The large-scale undertaking mobilised more than 300 scientists from 25 countries over six years. The findings of this study provide the means to select animals with a smaller environmental footprint, particularly animals with less greenhouse gas emissions.

"The bovine genome is more similar to that of humans than mice or rats at all levels, from genomic DNA rearrangements, to shared genes and identity of their protein sequences" said Evgeny Zdobnov, one of the lead analysts from the project and a researcher at the University of Geneva and the Swiss Institute of Bioinformatics.

He explains that "the finding that about 75% of human genes are well conserved across mammals is striking. The bovine genome gives us further insight into human biology, allowing us to highlight the loss or gain of certain gene families in hominoids.

For example, humans have lost a large number of genes which encode the receptors that recognise molecules surrounding a cell and activate the necessary answers."

The research conducted by the teams of Professor Alexandre Reymond at UNIL and Professors Stylianos E. Antonarakis and Evgeny Zdobnov at UNIGE, has determined that the cow genome is made up of at least 22'000 protein-coding genes and 500 miRNAs, a class of genes that regulates the production of most of these proteins.
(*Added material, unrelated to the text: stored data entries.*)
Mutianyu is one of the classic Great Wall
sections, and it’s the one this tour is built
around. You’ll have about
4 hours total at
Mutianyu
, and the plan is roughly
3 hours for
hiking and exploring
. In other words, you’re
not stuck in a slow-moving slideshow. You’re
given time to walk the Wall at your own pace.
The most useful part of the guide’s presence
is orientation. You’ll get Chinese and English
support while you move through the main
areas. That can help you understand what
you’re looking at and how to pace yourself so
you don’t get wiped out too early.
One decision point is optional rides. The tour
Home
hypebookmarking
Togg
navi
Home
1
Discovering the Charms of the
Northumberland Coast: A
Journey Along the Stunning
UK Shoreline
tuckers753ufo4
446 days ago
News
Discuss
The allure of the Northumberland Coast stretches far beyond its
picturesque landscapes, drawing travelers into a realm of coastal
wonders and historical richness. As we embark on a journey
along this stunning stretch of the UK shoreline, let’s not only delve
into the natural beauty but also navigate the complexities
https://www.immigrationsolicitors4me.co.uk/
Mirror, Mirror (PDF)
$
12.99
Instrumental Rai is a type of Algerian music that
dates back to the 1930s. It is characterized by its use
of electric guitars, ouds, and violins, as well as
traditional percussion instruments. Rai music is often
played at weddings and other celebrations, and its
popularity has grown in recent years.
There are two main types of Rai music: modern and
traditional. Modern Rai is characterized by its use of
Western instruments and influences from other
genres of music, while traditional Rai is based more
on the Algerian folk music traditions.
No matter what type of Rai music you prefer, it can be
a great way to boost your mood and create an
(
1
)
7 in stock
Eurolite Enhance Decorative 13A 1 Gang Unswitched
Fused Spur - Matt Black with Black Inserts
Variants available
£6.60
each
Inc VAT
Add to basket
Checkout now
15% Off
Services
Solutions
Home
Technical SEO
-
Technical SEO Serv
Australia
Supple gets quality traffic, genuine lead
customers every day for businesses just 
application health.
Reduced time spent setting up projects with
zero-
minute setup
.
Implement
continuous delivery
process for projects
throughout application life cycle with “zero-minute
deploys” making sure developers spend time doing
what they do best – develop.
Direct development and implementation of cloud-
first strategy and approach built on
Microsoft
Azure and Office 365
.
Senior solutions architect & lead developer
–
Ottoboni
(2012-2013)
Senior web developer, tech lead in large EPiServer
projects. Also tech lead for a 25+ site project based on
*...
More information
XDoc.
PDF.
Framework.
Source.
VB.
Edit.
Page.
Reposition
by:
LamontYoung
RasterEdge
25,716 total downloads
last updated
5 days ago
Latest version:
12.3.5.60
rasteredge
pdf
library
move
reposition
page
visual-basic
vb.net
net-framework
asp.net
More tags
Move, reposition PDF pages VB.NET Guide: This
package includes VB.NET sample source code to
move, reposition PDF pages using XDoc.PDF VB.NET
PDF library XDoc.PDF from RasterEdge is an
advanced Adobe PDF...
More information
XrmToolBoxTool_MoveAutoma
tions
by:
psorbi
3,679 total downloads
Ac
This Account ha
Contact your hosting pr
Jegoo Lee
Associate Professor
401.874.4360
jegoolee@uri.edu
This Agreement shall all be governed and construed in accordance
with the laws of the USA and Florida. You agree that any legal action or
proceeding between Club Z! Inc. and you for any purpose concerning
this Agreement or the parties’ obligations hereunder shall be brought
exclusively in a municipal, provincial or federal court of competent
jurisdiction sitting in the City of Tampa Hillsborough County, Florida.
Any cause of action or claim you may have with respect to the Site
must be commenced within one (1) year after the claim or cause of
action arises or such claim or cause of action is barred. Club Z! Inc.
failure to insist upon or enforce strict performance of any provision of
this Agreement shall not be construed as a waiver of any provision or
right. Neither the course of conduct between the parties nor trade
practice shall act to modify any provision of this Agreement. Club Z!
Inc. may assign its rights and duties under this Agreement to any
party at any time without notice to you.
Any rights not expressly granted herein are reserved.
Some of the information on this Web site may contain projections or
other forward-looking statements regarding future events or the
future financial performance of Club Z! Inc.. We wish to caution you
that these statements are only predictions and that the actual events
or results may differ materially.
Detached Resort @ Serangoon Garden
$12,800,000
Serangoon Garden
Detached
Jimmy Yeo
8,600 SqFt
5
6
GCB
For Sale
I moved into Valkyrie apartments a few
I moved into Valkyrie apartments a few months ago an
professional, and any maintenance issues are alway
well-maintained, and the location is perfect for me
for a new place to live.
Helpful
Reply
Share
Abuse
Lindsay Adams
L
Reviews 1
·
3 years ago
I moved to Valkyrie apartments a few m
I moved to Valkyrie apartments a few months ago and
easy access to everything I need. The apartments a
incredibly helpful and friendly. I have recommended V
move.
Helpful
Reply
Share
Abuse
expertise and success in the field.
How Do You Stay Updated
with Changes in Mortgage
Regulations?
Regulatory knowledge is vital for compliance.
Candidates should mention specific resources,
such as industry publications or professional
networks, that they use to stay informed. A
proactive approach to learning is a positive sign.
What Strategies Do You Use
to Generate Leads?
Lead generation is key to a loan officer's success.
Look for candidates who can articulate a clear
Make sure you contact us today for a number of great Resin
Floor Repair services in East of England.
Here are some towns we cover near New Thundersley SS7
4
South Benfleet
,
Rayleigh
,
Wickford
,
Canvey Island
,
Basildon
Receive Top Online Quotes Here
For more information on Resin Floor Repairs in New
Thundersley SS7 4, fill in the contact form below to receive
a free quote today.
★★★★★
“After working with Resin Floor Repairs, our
The majority of the genes in the former group can encode several different proteins through a mechanism called alternative splicing. "The sequencing of the cow genome allowed us to determine that this diversification mechanism is more evolutionary conserved than previously thought", says Alexandre Reymond, the leader of the analysis.

It appears that chromosomal rearrangements are essential for the acquisition of differences between mammals. In cattle biology, they have an influence on the genes involved in the processes of immunity, lactation, digestion and metabolism. These changes could help explain the amazing ability of cattle to efficiently convert low-quality forage into energy-dense meat and milk, processes long exploited by man.